WHAT YOU WILL DO: Each entry below must be given again word for word, with no pictures.

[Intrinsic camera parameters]
# # #
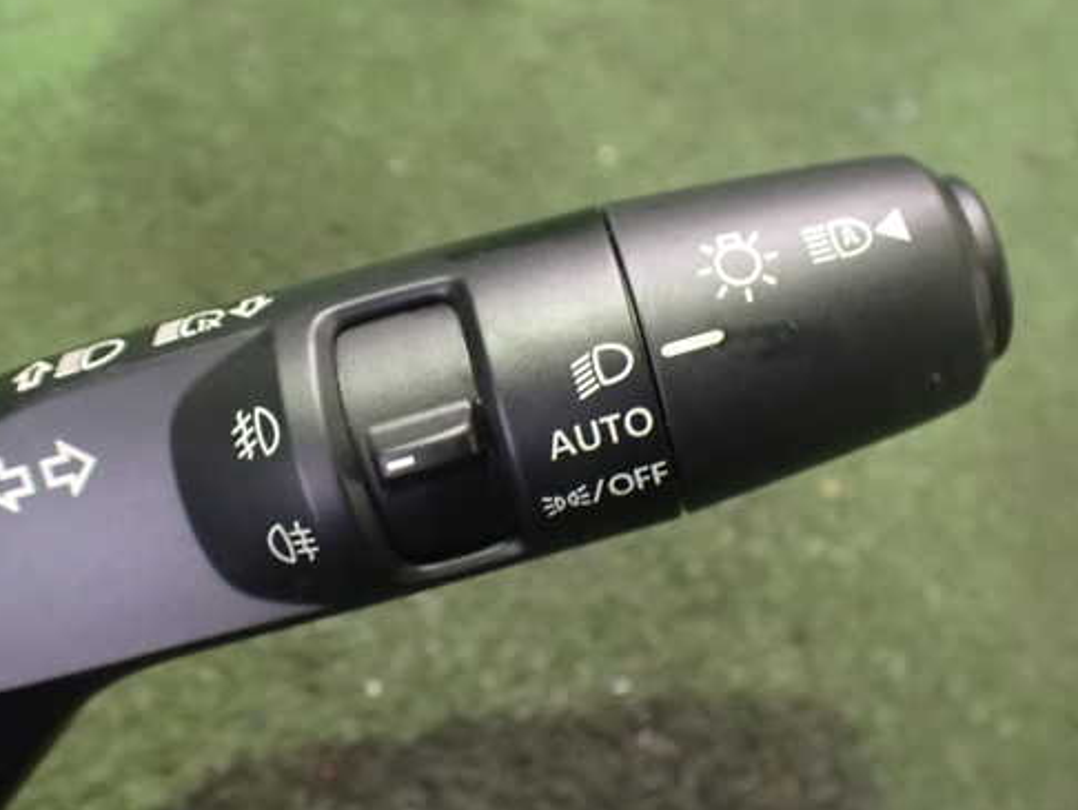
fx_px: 1153
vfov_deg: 38.7
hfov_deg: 49.8
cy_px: 411
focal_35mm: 37
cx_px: 435
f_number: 2.3
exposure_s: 1/30
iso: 1250
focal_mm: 5.4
# # #
EXERCISE RESULT:
fx_px: 1153
vfov_deg: 38.7
hfov_deg: 49.8
cy_px: 411
focal_35mm: 37
cx_px: 435
f_number: 2.3
exposure_s: 1/30
iso: 1250
focal_mm: 5.4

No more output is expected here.